Dans la nature, les atomes ne sont pas vraiment libres, ils interagissent entre eux. D'abord, très
souvent, les corps purs eux-mêmes, ou même les corps simples, se présentent sous forme de
molécules, c'est-à-dire d'assemblages d'atomes identiques ou différents.

                                                                                                                                                                       J.-F. Delpech

C'est surtout, je dois l'avouer, pour montrer que les plus récentes hypothèses viennent à l'appui
d'une conviction qui s'est peu à peu formée en moi, seulement destinée peut-être à justifier le choix
du sujet de cet écrit et le genre (proche du discours) que j'ai adopté pour le traiter, et selon laquelle
il est un état de la pensée où elle est à la fois trop agitée, trop distendue, trop ambitieuse et trop
isotrope pour être du tout exprimable, — et cet état correspond à celui d'un gaz nettement
au-dessus de sa température critique, alors qu'il n'est pas liquéfiable.

                                                                                                                                                                              F. Ponge

…par exemple, la pression du vent que nous sentons sur notre main, c'est l'impact des molécules
qui entrent en contact avec notre peau.

                                                                                                                                                                       J.-F. Delpech



I. Aube c'est quand le jour se lève et que l'on commence à regarder puis nécessairement réfléchir même si l'on prétend ne penser à rien ce qui est toujours commode


1. Concret
AB     E                                   U


2. Du jardin
Du jardin, il se dégage un air de mystère primitif. Il est rare pourtant qu'on s'y sente perdu.
Du jardin, on comprend mieux le reste : la maison, la rue, la difficulté de vivre.
Du jardin, on tire une certaine assurance.
Du jardin, quand on est dans la maison, on ne voit que les arbres et leur ombre portée dans les chambres, sur le lit.
Du jardin, on parle beaucoup. Surtout quand la nuit est tombée. C'est qu'il change et qu'on le suit.
Du jardin, on tire des fruits et des légumes, mangés non sans fierté.
Du jardin, le corps a balisé chaque mètre carré.
Du jardin, il n'y en a pas beaucoup dans cette ville. J'aime le béton, mais là n'est pas la question.
(Ne pas finir au pied de tous les jardins, catalogue, exhaustion.)

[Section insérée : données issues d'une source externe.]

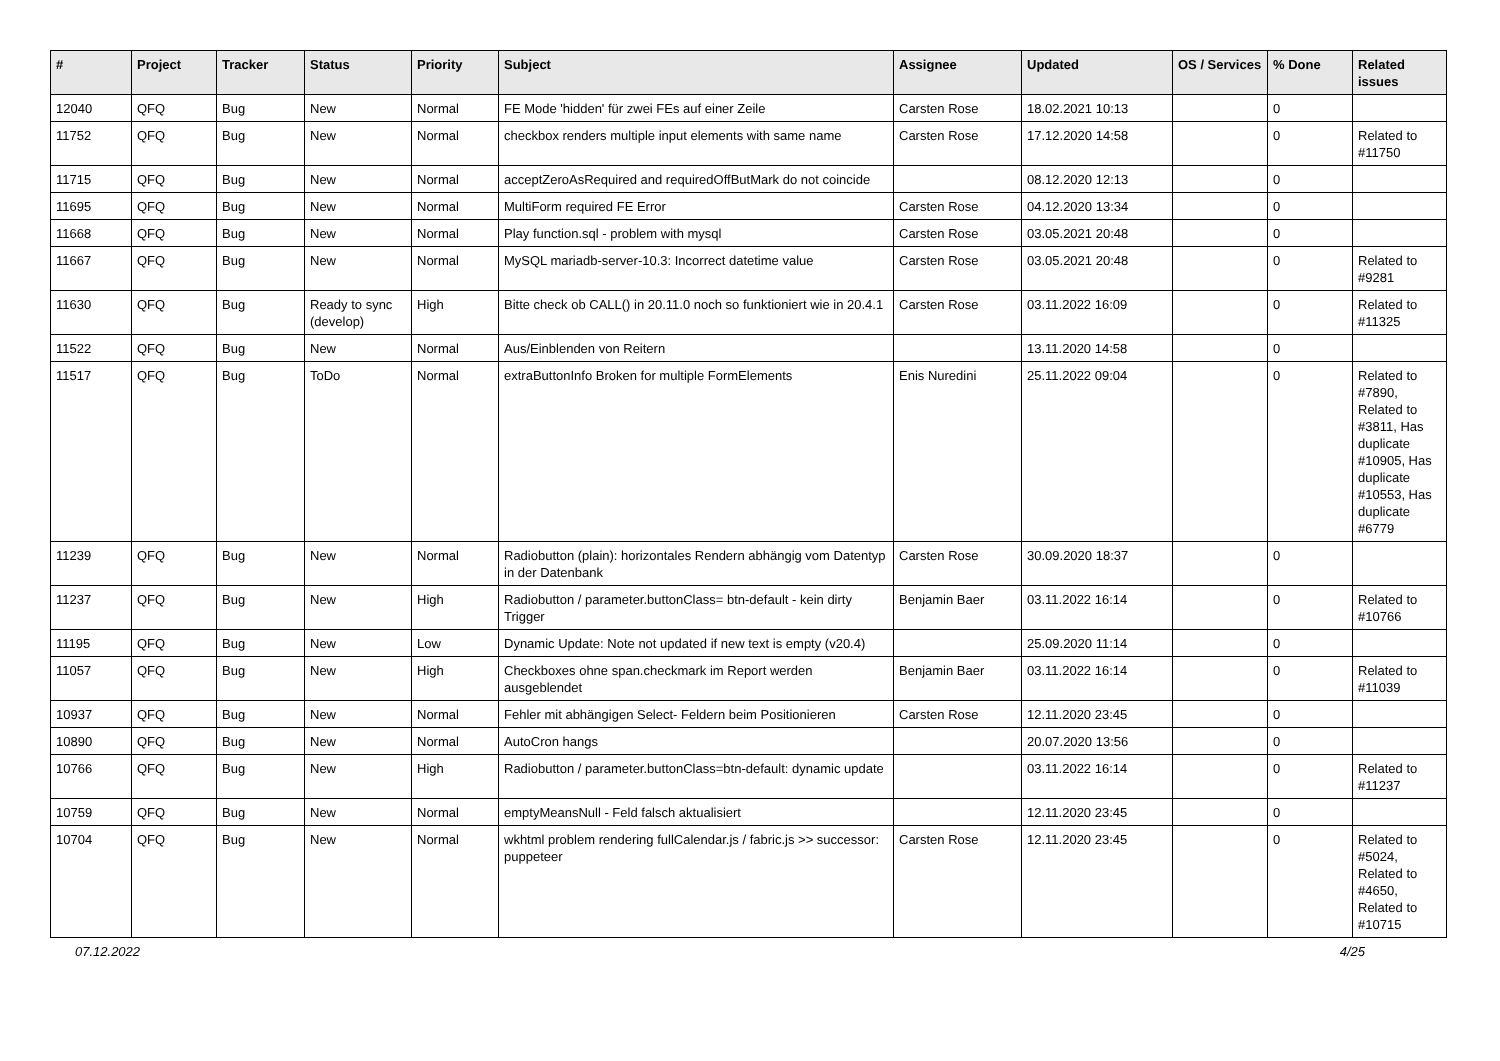| # | Project | Tracker | Status | Priority | Subject | Assignee | Updated | OS / Services | % Done | Related issues |
| --- | --- | --- | --- | --- | --- | --- | --- | --- | --- | --- |
| 12040 | QFQ | Bug | New | Normal | FE Mode 'hidden' für zwei FEs auf einer Zeile | Carsten Rose | 18.02.2021 10:13 | | 0 | |
| 11752 | QFQ | Bug | New | Normal | checkbox renders multiple input elements with same name | Carsten Rose | 17.12.2020 14:58 | | 0 | Related to #11750 |
| 11715 | QFQ | Bug | New | Normal | acceptZeroAsRequired and requiredOffButMark do not coincide | | 08.12.2020 12:13 | | 0 | |
| 11695 | QFQ | Bug | New | Normal | MultiForm required FE Error | Carsten Rose | 04.12.2020 13:34 | | 0 | |
| 11668 | QFQ | Bug | New | Normal | Play function.sql - problem with mysql | Carsten Rose | 03.05.2021 20:48 | | 0 | |
| 11667 | QFQ | Bug | New | Normal | MySQL mariadb-server-10.3: Incorrect datetime value | Carsten Rose | 03.05.2021 20:48 | | 0 | Related to #9281 |
| 11630 | QFQ | Bug | Ready to sync (develop) | High | Bitte check ob CALL() in 20.11.0 noch so funktioniert wie in 20.4.1 | Carsten Rose | 03.11.2022 16:09 | | 0 | Related to #11325 |
| 11522 | QFQ | Bug | New | Normal | Aus/Einblenden von Reitern | | 13.11.2020 14:58 | | 0 | |
| 11517 | QFQ | Bug | ToDo | Normal | extraButtonInfo Broken for multiple FormElements | Enis Nuredini | 25.11.2022 09:04 | | 0 | Related to #7890, Related to #3811, Has duplicate #10905, Has duplicate #10553, Has duplicate #6779 |
| 11239 | QFQ | Bug | New | Normal | Radiobutton (plain): horizontales Rendern abhängig vom Datentyp in der Datenbank | Carsten Rose | 30.09.2020 18:37 | | 0 | |
| 11237 | QFQ | Bug | New | High | Radiobutton / parameter.buttonClass= btn-default - kein dirty Trigger | Benjamin Baer | 03.11.2022 16:14 | | 0 | Related to #10766 |
| 11195 | QFQ | Bug | New | Low | Dynamic Update: Note not updated if new text is empty (v20.4) | | 25.09.2020 11:14 | | 0 | |
| 11057 | QFQ | Bug | New | High | Checkboxes ohne span.checkmark im Report werden ausgeblendet | Benjamin Baer | 03.11.2022 16:14 | | 0 | Related to #11039 |
| 10937 | QFQ | Bug | New | Normal | Fehler mit abhängigen Select- Feldern beim Positionieren | Carsten Rose | 12.11.2020 23:45 | | 0 | |
| 10890 | QFQ | Bug | New | Normal | AutoCron hangs | | 20.07.2020 13:56 | | 0 | |
| 10766 | QFQ | Bug | New | High | Radiobutton / parameter.buttonClass=btn-default: dynamic update | | 03.11.2022 16:14 | | 0 | Related to #11237 |
| 10759 | QFQ | Bug | New | Normal | emptyMeansNull - Feld falsch aktualisiert | | 12.11.2020 23:45 | | 0 | |
| 10704 | QFQ | Bug | New | Normal | wkhtml problem rendering fullCalendar.js / fabric.js >> successor: puppeteer | Carsten Rose | 12.11.2020 23:45 | | 0 | Related to #5024, Related to #4650, Related to #10715 |
07.12.2022 4/25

On entre aussi par le jardin.

D'une herbe tendre
à foison,
nous fîmes, ma coquine,
couchés l'un sur l'autre,
la moisson.



PHOTOGRAPHIE DU


JARDIN EN QUESTION



Comme je marchais dans le jardin réfléchissant aux apories de la-poésie- contemporaine-sans-parler-de-la-mienne, je butai sur le centre d'un réseau nerveux et maffieux, trame de l'histoire peu poétique suivante : quand la piscine est vide, il vaut mieux ne pas plonger, on pourrait s'abîmer les carreaux, et qui continue, non sans heurts, jusqu'à ces toutes dernières années.

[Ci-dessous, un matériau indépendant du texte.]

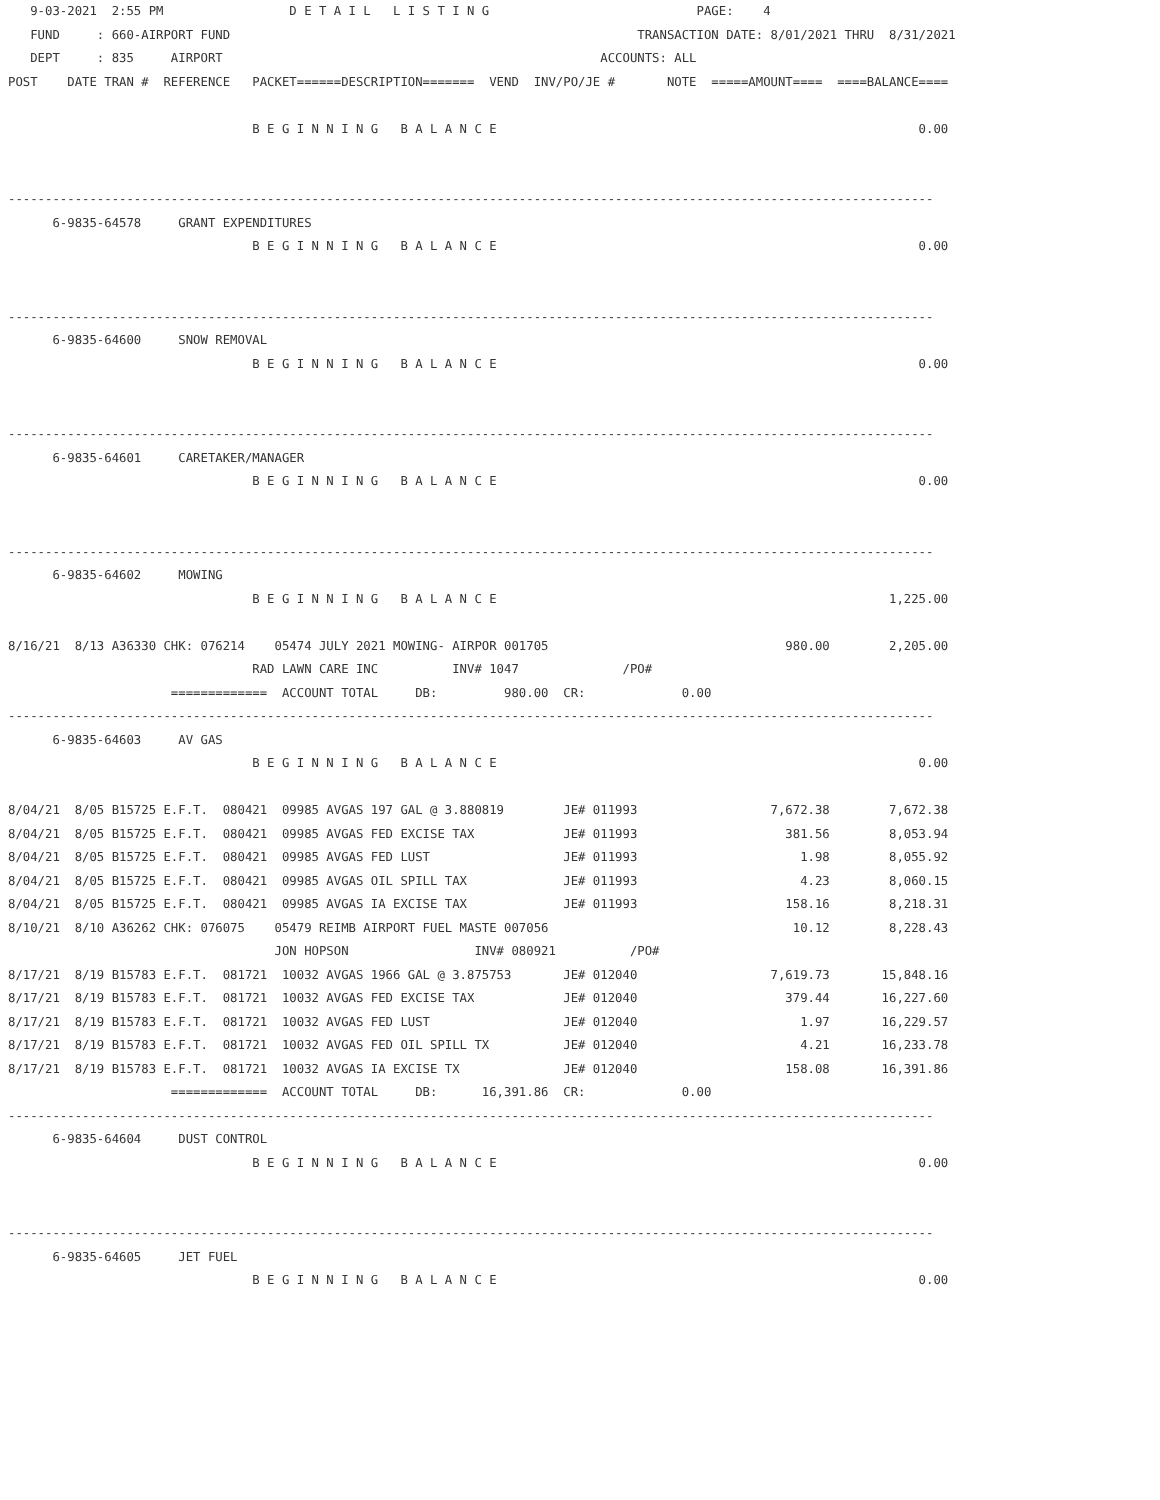9-03-2021  2:55 PM                 D E T A I L   L I S T I N G                            PAGE:    4
   FUND     : 660-AIRPORT FUND                                                       TRANSACTION DATE: 8/01/2021 THRU  8/31/2021
   DEPT     : 835     AIRPORT                                                   ACCOUNTS: ALL
POST    DATE TRAN #  REFERENCE   PACKET======DESCRIPTION=======  VEND  INV/PO/JE #       NOTE  =====AMOUNT====  ====BALANCE====

                                 B E G I N N I N G   B A L A N C E                                                         0.00


-----------------------------------------------------------------------------------------------------------------------------
      6-9835-64578     GRANT EXPENDITURES
                                 B E G I N N I N G   B A L A N C E                                                         0.00


-----------------------------------------------------------------------------------------------------------------------------
      6-9835-64600     SNOW REMOVAL
                                 B E G I N N I N G   B A L A N C E                                                         0.00


-----------------------------------------------------------------------------------------------------------------------------
      6-9835-64601     CARETAKER/MANAGER
                                 B E G I N N I N G   B A L A N C E                                                         0.00


-----------------------------------------------------------------------------------------------------------------------------
      6-9835-64602     MOWING
                                 B E G I N N I N G   B A L A N C E                                                     1,225.00

8/16/21  8/13 A36330 CHK: 076214    05474 JULY 2021 MOWING- AIRPOR 001705                                980.00        2,205.00
                                 RAD LAWN CARE INC          INV# 1047              /PO#
                      =============  ACCOUNT TOTAL     DB:         980.00  CR:             0.00
-----------------------------------------------------------------------------------------------------------------------------
      6-9835-64603     AV GAS
                                 B E G I N N I N G   B A L A N C E                                                         0.00

8/04/21  8/05 B15725 E.F.T.  080421  09985 AVGAS 197 GAL @ 3.880819        JE# 011993                  7,672.38        7,672.38
8/04/21  8/05 B15725 E.F.T.  080421  09985 AVGAS FED EXCISE TAX            JE# 011993                    381.56        8,053.94
8/04/21  8/05 B15725 E.F.T.  080421  09985 AVGAS FED LUST                  JE# 011993                      1.98        8,055.92
8/04/21  8/05 B15725 E.F.T.  080421  09985 AVGAS OIL SPILL TAX             JE# 011993                      4.23        8,060.15
8/04/21  8/05 B15725 E.F.T.  080421  09985 AVGAS IA EXCISE TAX             JE# 011993                    158.16        8,218.31
8/10/21  8/10 A36262 CHK: 076075    05479 REIMB AIRPORT FUEL MASTE 007056                                 10.12        8,228.43
                                    JON HOPSON                 INV# 080921          /PO#
8/17/21  8/19 B15783 E.F.T.  081721  10032 AVGAS 1966 GAL @ 3.875753       JE# 012040                  7,619.73       15,848.16
8/17/21  8/19 B15783 E.F.T.  081721  10032 AVGAS FED EXCISE TAX            JE# 012040                    379.44       16,227.60
8/17/21  8/19 B15783 E.F.T.  081721  10032 AVGAS FED LUST                  JE# 012040                      1.97       16,229.57
8/17/21  8/19 B15783 E.F.T.  081721  10032 AVGAS FED OIL SPILL TX          JE# 012040                      4.21       16,233.78
8/17/21  8/19 B15783 E.F.T.  081721  10032 AVGAS IA EXCISE TX              JE# 012040                    158.08       16,391.86
                      =============  ACCOUNT TOTAL     DB:      16,391.86  CR:             0.00
-----------------------------------------------------------------------------------------------------------------------------
      6-9835-64604     DUST CONTROL
                                 B E G I N N I N G   B A L A N C E                                                         0.00


-----------------------------------------------------------------------------------------------------------------------------
      6-9835-64605     JET FUEL
                                 B E G I N N I N G   B A L A N C E                                                         0.00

… ne penser à rien ce qui est toujours commode, le jour où tu m'annonceras que tu me quitteras, que tu ne supporteras plus mes sautes d'humeur et mes échecs répétés, que tu auras rencontré un homme, qu'il sera digne d'élever tes enfants, qu'il ne traînera pas au lit le matin, une belle voiture et un grand frigo, etc.


3. Autour d'une maison

On y vivait à trop, une maison craquelée aux jointures, de bois et de saisons, à attendre qu'un rêve définitif ne remplace la réalité intermittente : l'amour, les fêtes, la lecture et le cinéma. On ne tolérait pas le reste. Pas les cons. Une maison charnière, en somme, articulant avec angoisse ce qu'on fut et ce qu'on allait devenir, très vite. Qui petit patron, qui cadre, employé de banque, qui chômeur, cinéaste, qui prof et qui mort ("qui qui dit mieux?").

Penché au balcon, dans l'ombre du platane, le cendrier du monde se remplit de nos erreurs. Et, se peut-il qu'un nuage nous obscurcisse?, nous sommes si détachés de ce qui pourrait arriver alors, que la chute en devient inévitable (naturelle).

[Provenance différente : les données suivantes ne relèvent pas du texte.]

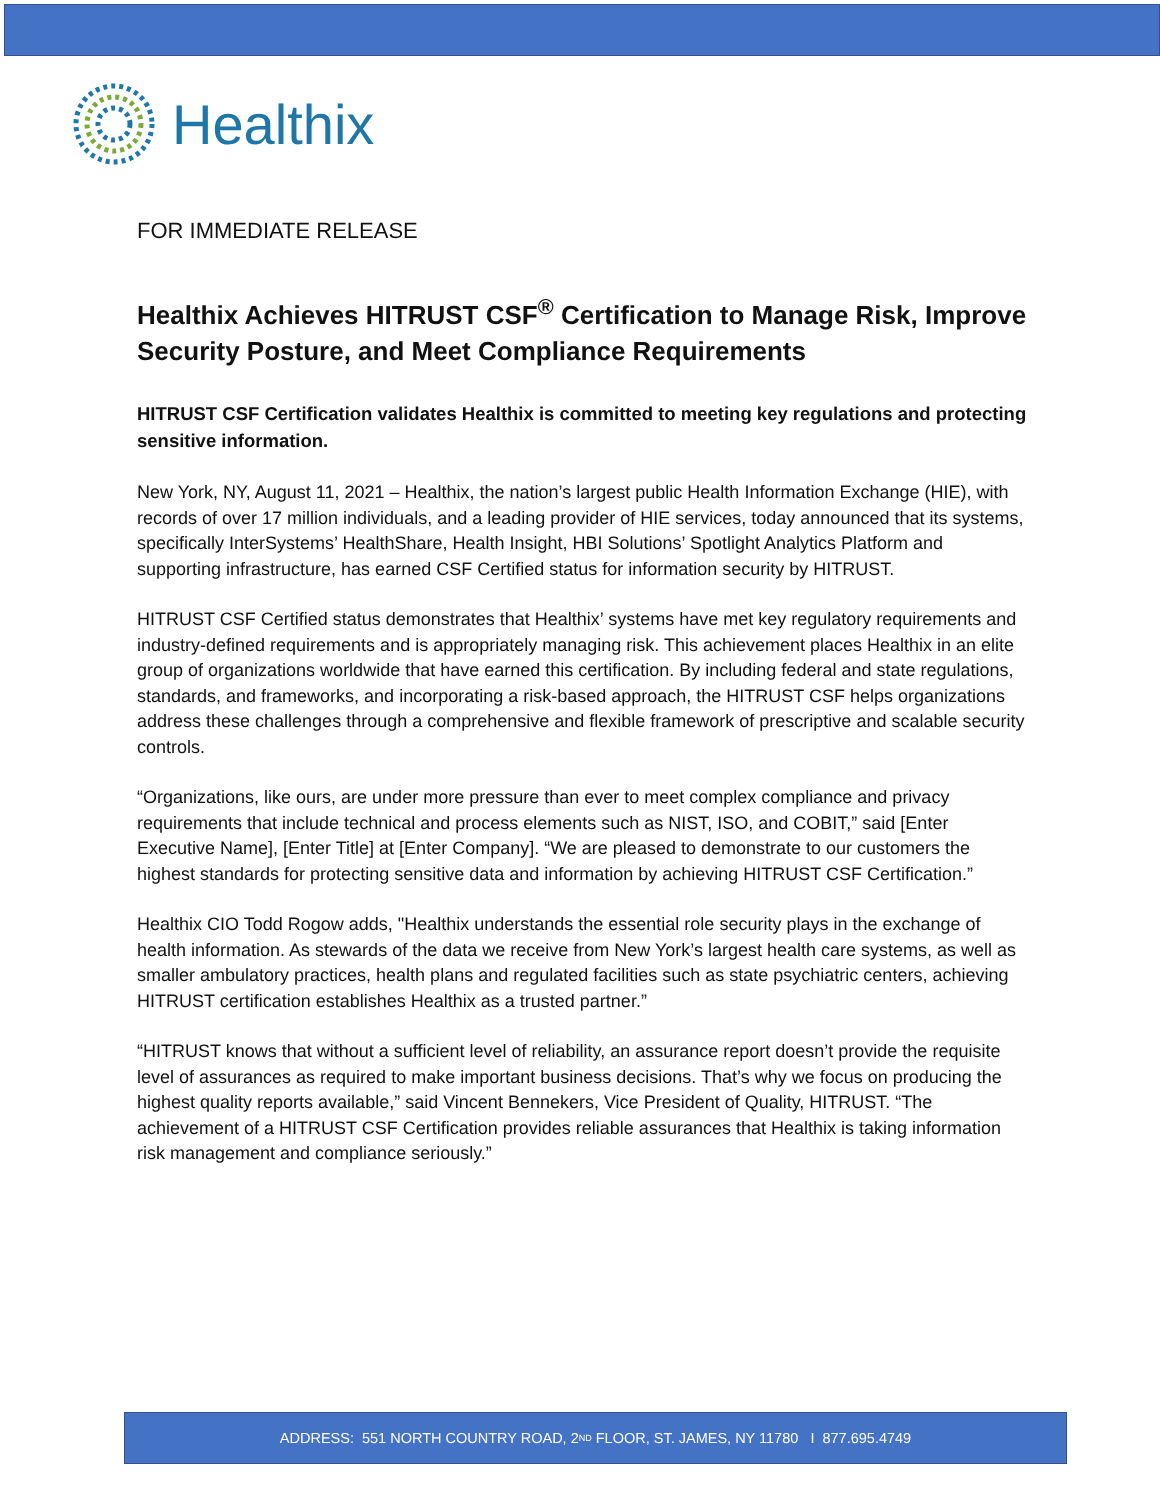Healthix
FOR IMMEDIATE RELEASE
Healthix Achieves HITRUST CSF<sup>®</sup> Certification to Manage Risk, Improve Security Posture, and Meet Compliance Requirements
HITRUST CSF Certification validates Healthix is committed to meeting key regulations and protecting sensitive information.
New York, NY, August 11, 2021 – Healthix, the nation’s largest public Health Information Exchange (HIE), with records of over 17 million individuals, and a leading provider of HIE services, today announced that its systems, specifically InterSystems’ HealthShare, Health Insight, HBI Solutions’ Spotlight Analytics Platform and supporting infrastructure, has earned CSF Certified status for information security by HITRUST.
HITRUST CSF Certified status demonstrates that Healthix’ systems have met key regulatory requirements and industry-defined requirements and is appropriately managing risk. This achievement places Healthix in an elite group of organizations worldwide that have earned this certification. By including federal and state regulations, standards, and frameworks, and incorporating a risk-based approach, the HITRUST CSF helps organizations address these challenges through a comprehensive and flexible framework of prescriptive and scalable security controls.
“Organizations, like ours, are under more pressure than ever to meet complex compliance and privacy requirements that include technical and process elements such as NIST, ISO, and COBIT,” said [Enter Executive Name], [Enter Title] at [Enter Company]. “We are pleased to demonstrate to our customers the highest standards for protecting sensitive data and information by achieving HITRUST CSF Certification.”
Healthix CIO Todd Rogow adds, "Healthix understands the essential role security plays in the exchange of health information. As stewards of the data we receive from New York’s largest health care systems, as well as smaller ambulatory practices, health plans and regulated facilities such as state psychiatric centers, achieving HITRUST certification establishes Healthix as a trusted partner.”
“HITRUST knows that without a sufficient level of reliability, an assurance report doesn’t provide the requisite level of assurances as required to make important business decisions. That’s why we focus on producing the highest quality reports available,” said Vincent Bennekers, Vice President of Quality, HITRUST. “The achievement of a HITRUST CSF Certification provides reliable assurances that Healthix is taking information risk management and compliance seriously.”
ADDRESS: 551 NORTH COUNTRY ROAD, 2<sup>ND</sup> FLOOR, ST. JAMES, NY 11780 I 877.695.4749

Rez-de-chaussée : on dit "une cuisine, une salle à manger et un séjour (x mètres carrés)." Pour autant que cela fut aussi autre chose, des lieux où nous fîmes l'amour, où nous changeâmes, de façon notoirement identique de fois en fois, d'une cohérence souveraine, le monde, sans qu'il n'en fût d'ailleurs affecté, un poisson au four, le regard prolongé, plongé dans le jardin vert frais d'absinthe, un objet oublié, mon rythme.

Premier étage : "quatre chambres et une salle de bain". L'étage des amis, puis des ennemis. Les mêmes. Autant de malentendus dans l'espace, dans l'écho du monde, dans la comparaison, la jalousie et l'esquisse, déjà, de vies différentes.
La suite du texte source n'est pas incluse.